### Task instructions
Rewrite the lines of the items below as a numbered list, one line per entry, omitting blank lines and pictures.
++++++++
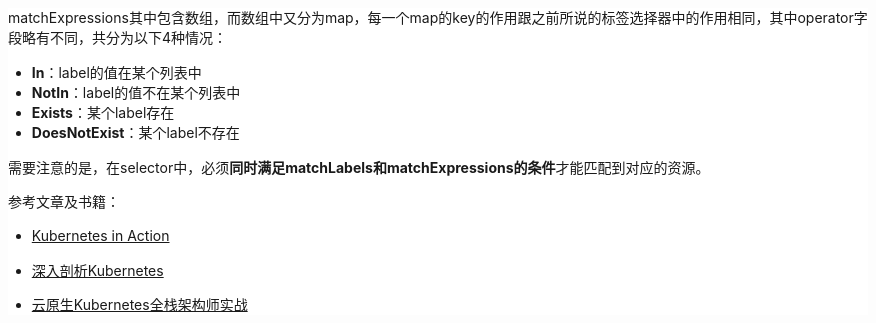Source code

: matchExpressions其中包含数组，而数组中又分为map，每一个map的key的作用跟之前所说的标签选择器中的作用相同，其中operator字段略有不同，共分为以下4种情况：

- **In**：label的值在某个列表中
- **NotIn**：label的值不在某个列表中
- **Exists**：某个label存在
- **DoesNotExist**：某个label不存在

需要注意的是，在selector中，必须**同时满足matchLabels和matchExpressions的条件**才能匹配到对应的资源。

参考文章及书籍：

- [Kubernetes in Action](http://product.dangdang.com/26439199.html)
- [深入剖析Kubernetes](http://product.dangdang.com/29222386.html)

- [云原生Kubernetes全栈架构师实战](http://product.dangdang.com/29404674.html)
++++++++
### Written solution
1. Source code
2. : matchExpressions其中包含数组，而数组中又分为map，每一个map的key的作用跟之前所说的标签选择器中的作用相同，其中operator字段略有不同，共分为以下4种情况：
3. - **In**：label的值在某个列表中
4. - **NotIn**：label的值不在某个列表中
5. - **Exists**：某个label存在
6. - **DoesNotExist**：某个label不存在
7. 需要注意的是，在selector中，必须**同时满足matchLabels和matchExpressions的条件**才能匹配到对应的资源。
8. 参考文章及书籍：
9. - [Kubernetes in Action](http://product.dangdang.com/26439199.html)
10. - [深入剖析Kubernetes](http://product.dangdang.com/29222386.html)
11. - [云原生Kubernetes全栈架构师实战](http://product.dangdang.com/29404674.html)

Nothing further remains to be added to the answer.